If Israel were fighting a networked insurgency, as the US did against Islamic State, some of the timeless principles of war spelled out by Clausewitz might be circumvented. But Hamas was a government with a standing army.

You do not defeat it until you are prepared to replace it, and since none of Israel’s allies would accept a permanent occupation, that means replacing it with a legally recognised and democratically legitimate government of Palestinians.

As a result, Clausewitz’s famous theory of victory remains relevant: you win by depriving the enemy of the means to fight and the will to fight. Only the creation and recognition of their own state could remove the Palestinian people’s will to fight; yet this is the one thing Netanyahu will not countenance.

We may still get a ceasefire before Ramadan begins. But even if that happens, this war has already taught us something about the modern world: that all strategic ties are loosening.

Not only are Iran and Russia promoting chaos.
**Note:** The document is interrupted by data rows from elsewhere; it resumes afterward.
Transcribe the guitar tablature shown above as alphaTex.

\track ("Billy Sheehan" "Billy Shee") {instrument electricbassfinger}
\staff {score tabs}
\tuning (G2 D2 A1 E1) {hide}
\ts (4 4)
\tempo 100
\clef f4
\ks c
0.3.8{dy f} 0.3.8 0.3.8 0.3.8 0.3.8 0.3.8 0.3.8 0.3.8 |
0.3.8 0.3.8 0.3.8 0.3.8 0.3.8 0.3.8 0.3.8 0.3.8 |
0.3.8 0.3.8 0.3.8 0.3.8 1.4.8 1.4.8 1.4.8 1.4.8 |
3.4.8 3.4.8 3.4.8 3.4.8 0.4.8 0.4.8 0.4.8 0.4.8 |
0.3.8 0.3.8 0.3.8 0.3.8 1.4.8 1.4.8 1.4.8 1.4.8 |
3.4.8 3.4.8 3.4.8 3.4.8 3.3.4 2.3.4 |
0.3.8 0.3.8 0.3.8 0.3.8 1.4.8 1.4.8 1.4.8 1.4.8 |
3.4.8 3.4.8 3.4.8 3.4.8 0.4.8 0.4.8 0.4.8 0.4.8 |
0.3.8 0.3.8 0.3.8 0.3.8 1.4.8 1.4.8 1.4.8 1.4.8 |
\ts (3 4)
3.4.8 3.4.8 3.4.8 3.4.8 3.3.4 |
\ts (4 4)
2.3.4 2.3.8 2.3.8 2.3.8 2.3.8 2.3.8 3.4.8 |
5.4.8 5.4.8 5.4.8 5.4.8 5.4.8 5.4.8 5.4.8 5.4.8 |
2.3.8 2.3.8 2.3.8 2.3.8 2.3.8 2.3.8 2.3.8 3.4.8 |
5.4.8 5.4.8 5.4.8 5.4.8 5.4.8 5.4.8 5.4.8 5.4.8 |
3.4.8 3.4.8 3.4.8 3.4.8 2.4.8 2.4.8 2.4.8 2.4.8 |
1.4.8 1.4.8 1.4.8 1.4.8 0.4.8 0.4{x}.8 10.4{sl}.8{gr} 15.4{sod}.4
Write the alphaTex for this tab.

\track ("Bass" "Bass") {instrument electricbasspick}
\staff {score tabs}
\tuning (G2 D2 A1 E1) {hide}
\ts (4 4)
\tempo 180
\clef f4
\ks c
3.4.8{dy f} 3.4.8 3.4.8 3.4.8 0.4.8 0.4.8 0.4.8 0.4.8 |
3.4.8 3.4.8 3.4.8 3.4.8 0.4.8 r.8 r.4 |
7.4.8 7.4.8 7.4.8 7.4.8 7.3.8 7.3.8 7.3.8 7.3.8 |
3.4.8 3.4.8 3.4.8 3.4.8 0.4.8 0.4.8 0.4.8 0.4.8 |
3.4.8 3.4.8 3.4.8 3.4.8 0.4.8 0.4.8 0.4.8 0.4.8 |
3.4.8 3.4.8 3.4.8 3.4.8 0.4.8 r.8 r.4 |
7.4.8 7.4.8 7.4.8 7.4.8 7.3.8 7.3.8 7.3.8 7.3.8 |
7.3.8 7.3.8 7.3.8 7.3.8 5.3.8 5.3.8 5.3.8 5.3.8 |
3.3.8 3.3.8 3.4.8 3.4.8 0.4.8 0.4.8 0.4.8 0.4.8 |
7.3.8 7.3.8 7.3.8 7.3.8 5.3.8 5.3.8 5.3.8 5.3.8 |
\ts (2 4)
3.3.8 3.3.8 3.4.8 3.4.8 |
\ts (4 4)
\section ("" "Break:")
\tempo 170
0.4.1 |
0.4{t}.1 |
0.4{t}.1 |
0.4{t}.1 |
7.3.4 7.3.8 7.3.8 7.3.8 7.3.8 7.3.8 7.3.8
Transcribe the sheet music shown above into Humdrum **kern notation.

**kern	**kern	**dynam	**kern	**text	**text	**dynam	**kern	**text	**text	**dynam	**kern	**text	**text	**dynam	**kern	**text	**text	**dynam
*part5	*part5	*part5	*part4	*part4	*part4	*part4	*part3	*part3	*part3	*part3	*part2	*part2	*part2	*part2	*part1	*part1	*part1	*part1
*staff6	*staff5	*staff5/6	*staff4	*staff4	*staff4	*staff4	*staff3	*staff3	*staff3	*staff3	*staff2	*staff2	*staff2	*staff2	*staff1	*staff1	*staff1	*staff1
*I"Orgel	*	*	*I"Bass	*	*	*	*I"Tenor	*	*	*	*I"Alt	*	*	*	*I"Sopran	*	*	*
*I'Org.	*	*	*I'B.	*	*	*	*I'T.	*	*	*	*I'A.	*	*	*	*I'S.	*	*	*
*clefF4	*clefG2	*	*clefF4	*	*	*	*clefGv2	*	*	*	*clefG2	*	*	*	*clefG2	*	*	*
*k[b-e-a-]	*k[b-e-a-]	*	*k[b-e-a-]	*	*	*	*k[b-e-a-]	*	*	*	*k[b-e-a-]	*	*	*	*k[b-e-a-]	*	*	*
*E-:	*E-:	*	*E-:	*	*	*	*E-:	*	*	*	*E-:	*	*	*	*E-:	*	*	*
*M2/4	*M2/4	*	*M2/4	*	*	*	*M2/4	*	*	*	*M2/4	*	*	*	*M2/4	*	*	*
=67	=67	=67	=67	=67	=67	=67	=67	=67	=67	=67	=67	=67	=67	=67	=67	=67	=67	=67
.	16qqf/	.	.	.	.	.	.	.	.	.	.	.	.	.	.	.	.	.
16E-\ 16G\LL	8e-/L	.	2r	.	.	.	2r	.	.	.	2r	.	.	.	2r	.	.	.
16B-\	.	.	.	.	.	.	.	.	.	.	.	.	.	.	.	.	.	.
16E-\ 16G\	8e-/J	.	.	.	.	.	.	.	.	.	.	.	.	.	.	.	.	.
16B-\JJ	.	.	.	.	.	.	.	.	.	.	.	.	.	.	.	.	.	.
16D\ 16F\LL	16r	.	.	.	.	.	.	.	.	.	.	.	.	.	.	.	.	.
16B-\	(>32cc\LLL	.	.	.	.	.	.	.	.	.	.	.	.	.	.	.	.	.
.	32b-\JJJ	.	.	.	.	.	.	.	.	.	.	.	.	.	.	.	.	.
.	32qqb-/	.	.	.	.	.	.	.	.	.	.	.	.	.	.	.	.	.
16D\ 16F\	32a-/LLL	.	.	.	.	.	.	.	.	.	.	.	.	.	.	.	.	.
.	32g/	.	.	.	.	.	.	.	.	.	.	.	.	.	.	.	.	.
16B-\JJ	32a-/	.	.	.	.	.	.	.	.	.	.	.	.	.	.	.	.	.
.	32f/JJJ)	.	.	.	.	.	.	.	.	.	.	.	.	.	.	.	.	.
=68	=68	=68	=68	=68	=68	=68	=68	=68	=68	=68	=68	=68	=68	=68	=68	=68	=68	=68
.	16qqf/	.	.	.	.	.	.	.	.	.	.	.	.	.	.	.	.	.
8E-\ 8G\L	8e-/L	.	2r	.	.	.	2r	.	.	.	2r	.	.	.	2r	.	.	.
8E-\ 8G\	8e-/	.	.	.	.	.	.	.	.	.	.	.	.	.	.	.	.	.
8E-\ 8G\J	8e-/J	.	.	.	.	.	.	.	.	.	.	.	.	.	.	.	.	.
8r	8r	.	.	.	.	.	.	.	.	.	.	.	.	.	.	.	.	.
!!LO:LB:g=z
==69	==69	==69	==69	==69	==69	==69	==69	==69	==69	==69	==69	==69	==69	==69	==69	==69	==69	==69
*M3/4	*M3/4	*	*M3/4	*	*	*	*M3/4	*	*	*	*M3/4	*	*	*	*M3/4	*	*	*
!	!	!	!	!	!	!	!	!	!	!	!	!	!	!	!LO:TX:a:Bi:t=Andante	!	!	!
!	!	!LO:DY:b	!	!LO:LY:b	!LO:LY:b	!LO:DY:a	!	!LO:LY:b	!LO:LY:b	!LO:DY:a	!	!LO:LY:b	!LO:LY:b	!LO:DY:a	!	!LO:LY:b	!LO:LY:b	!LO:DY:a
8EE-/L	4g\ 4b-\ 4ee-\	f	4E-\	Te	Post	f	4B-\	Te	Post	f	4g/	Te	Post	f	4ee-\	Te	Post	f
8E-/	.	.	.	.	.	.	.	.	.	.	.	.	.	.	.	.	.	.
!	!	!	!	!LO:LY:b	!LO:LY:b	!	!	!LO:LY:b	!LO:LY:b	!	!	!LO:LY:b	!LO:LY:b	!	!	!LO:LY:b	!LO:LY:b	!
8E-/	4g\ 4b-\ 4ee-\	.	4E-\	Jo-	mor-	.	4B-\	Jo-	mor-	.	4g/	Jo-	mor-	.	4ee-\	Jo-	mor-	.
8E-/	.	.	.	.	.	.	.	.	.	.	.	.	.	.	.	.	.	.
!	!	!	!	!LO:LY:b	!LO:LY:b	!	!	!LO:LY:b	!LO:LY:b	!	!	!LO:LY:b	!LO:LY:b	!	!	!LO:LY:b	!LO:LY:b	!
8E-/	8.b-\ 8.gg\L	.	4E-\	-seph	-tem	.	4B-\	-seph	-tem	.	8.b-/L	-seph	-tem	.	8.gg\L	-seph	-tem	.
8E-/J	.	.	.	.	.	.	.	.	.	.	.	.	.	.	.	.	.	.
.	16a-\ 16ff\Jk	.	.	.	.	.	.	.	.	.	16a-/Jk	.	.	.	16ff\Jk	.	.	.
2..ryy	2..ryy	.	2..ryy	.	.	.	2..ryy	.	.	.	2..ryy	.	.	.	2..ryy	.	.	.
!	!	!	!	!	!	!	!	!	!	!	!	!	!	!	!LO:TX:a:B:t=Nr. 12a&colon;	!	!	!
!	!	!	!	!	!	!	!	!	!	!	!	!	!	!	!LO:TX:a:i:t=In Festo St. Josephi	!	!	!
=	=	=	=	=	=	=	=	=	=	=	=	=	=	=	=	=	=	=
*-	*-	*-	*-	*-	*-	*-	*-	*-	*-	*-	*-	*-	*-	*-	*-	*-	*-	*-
Chaos pervades relationships within the western alliance: Biden’s inability to rein in Netanyahu; Britain’s powerlessness in the region; the sudden evaporation of the goodwill generated by the Abraham accords; the gestural logic of Netanyahu’s “Day After” plan; even the chaotic outcome of the Rochdale by-election – each is evidence of an emergent disorder in the west.

We know the unipolar world is over; and that a long period of conflict lies ahead. It’s starting to dawn that maybe its most pervasive characteristic will be what’s demonstrated in Gaza: the absence of victory in any sense; the absence of order; the absence even of competent diplomacy towards time-limited ends. Absences where there was once structure. In a word, chaos.